*** Opening Records shown ***

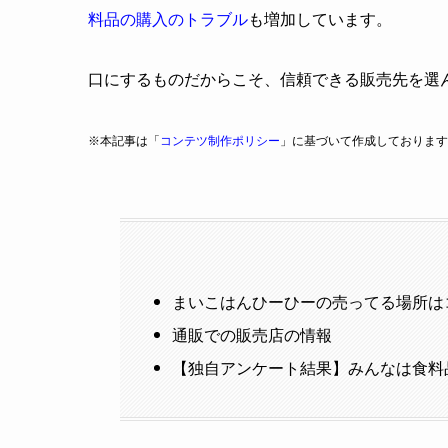
料品の購入のトラブル
も増加しています。
口にするものだからこそ、信頼できる販売先を選
※本記事は「
コンテツ制作ポリシー
」に基づいて作成しております
まいこはんひーひーの売ってる場所は
通販での販売店の情報
【独自アンケート結果】みんなは食料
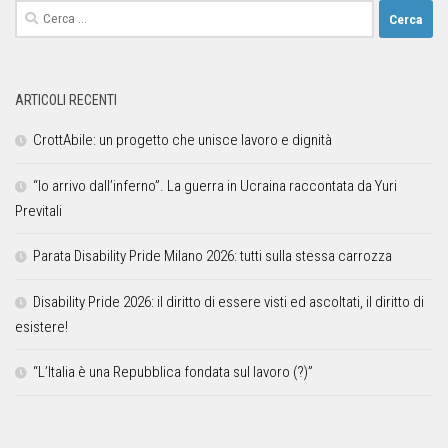
ARTICOLI RECENTI
CrottAbile: un progetto che unisce lavoro e dignità
“Io arrivo dall’inferno”. La guerra in Ucraina raccontata da Yuri
Previtali
Parata Disability Pride Milano 2026: tutti sulla stessa carrozza
Disability Pride 2026: il diritto di essere visti ed ascoltati, il diritto di
esistere!
“L’Italia è una Repubblica fondata sul lavoro (?)”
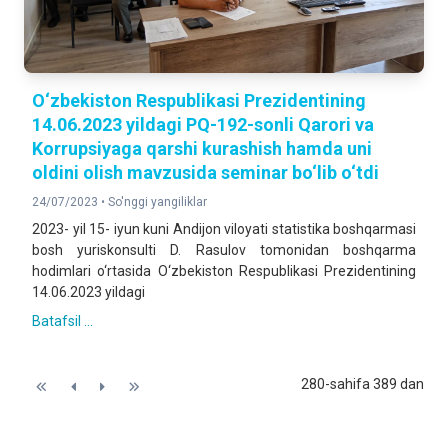
O‘zbekiston Respublikasi Prezidentining
14.06.2023 yildagi PQ-192-sonli Qarori va
Korrupsiyaga qarshi kurashish hamda uni
oldini olish mavzusida seminar bo‘lib o‘tdi
24/07/2023 •
So'nggi yangiliklar
2023- yil 15- iyun kuni Andijon viloyati statistika boshqarmasi
bosh yuriskonsulti D. Rasulov tomonidan boshqarma
hodimlari o‘rtasida O‘zbekiston Respublikasi Prezidentining
14.06.2023 yildagi
Batafsil ...
280-sahifa 389 dan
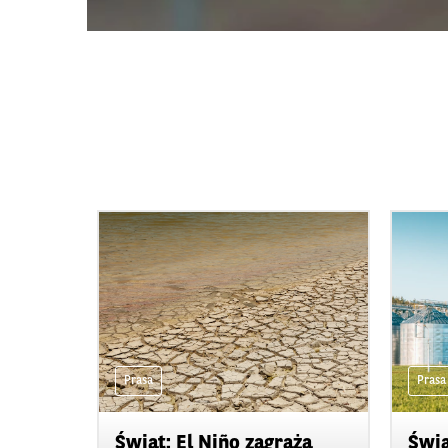
Prasa
Prasa
Świat: El Niño zagraża
Świa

*** Closing Records shown ***

Job
Return each line of the data that contains the string "yildagi". Matching is case-sensitive.

Output below
14.06.2023 yildagi PQ-192-sonli Qarori va
14.06.2023 yildagi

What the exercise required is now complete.